[Exercise prompt]
For this exercise, please reproduce the records below word for word, from the first line through the line with "right elbow: (72, 223)".

▶

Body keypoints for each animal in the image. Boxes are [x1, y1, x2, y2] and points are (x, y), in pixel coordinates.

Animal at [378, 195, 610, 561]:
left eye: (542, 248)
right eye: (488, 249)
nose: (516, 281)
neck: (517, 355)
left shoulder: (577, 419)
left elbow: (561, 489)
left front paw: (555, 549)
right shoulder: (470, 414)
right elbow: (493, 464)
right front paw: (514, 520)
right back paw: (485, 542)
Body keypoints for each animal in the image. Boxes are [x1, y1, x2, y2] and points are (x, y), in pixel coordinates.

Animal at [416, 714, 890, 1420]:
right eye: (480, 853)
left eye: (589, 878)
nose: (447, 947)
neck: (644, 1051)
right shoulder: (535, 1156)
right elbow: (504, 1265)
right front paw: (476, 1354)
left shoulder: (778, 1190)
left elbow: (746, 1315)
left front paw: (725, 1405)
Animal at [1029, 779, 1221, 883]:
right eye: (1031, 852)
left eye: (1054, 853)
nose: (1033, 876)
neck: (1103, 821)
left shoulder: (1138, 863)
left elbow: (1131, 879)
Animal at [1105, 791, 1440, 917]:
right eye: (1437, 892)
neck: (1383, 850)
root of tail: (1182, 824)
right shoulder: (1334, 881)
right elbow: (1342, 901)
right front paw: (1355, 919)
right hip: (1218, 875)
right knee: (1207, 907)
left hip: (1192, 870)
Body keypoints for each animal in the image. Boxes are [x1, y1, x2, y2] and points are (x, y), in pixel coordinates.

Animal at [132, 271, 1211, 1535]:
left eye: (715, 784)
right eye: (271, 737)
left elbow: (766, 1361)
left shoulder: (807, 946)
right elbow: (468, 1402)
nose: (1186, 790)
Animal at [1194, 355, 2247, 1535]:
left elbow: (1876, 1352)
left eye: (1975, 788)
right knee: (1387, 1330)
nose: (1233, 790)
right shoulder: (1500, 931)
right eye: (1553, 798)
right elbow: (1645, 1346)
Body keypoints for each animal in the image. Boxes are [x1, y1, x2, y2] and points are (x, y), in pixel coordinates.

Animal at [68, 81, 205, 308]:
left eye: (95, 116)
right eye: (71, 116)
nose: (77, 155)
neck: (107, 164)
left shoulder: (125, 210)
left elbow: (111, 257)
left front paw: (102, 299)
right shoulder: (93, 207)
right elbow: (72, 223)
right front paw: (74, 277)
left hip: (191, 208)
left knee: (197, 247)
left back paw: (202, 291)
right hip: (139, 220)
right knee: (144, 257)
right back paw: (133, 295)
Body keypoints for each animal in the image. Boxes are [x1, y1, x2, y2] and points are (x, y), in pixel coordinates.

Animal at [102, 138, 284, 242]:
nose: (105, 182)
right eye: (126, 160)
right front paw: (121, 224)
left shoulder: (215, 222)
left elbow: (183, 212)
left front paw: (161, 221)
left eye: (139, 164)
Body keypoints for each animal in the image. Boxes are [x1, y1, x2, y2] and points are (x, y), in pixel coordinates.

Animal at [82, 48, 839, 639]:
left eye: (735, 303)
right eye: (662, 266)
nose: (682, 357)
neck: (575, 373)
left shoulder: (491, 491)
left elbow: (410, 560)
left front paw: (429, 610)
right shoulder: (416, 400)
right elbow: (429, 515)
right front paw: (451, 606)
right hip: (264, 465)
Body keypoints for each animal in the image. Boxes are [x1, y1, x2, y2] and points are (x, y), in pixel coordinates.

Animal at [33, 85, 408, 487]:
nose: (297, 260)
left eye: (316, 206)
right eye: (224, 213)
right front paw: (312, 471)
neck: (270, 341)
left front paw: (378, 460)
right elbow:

◀

[Answer to this exercise]
Body keypoints for each animal in the image. Boxes are [x1, y1, x2, y2] and points are (x, y), in pixel coordinates.

Animal at [378, 195, 610, 561]:
left eye: (542, 248)
right eye: (488, 249)
nose: (516, 281)
neck: (517, 355)
left shoulder: (577, 419)
left elbow: (561, 489)
left front paw: (555, 549)
right shoulder: (470, 414)
right elbow: (493, 464)
right front paw: (514, 520)
right back paw: (485, 542)
Body keypoints for each animal in the image. Boxes are [x1, y1, x2, y2] and points are (x, y), in pixel coordinates.

Animal at [416, 714, 890, 1420]:
right eye: (480, 853)
left eye: (589, 878)
nose: (447, 947)
neck: (644, 1051)
right shoulder: (535, 1156)
right elbow: (504, 1265)
right front paw: (476, 1354)
left shoulder: (778, 1190)
left elbow: (746, 1315)
left front paw: (725, 1405)
Animal at [1029, 779, 1221, 883]:
right eye: (1031, 852)
left eye: (1054, 853)
nose: (1033, 876)
neck: (1103, 821)
left shoulder: (1138, 863)
left elbow: (1131, 879)
Animal at [1105, 791, 1440, 917]:
right eye: (1437, 892)
neck: (1383, 850)
root of tail: (1182, 824)
right shoulder: (1334, 881)
right elbow: (1342, 901)
right front paw: (1355, 919)
right hip: (1218, 875)
right knee: (1207, 907)
left hip: (1192, 870)
Body keypoints for each animal in the image. Boxes are [x1, y1, x2, y2] and points are (x, y), in pixel coordinates.

Animal at [132, 271, 1211, 1535]:
left eye: (715, 784)
right eye: (271, 737)
left elbow: (766, 1361)
left shoulder: (807, 946)
right elbow: (468, 1402)
nose: (1186, 790)
Animal at [1194, 355, 2247, 1535]:
left elbow: (1876, 1352)
left eye: (1975, 788)
right knee: (1387, 1330)
nose: (1233, 790)
right shoulder: (1500, 931)
right eye: (1553, 798)
right elbow: (1645, 1346)
Body keypoints for each animal in the image. Boxes are [x1, y1, x2, y2] and points are (x, y), in pixel coordinates.

Animal at [68, 81, 205, 308]:
left eye: (95, 116)
right eye: (71, 116)
nose: (77, 155)
neck: (107, 164)
left shoulder: (125, 210)
left elbow: (111, 257)
left front paw: (102, 299)
right shoulder: (93, 207)
right elbow: (72, 223)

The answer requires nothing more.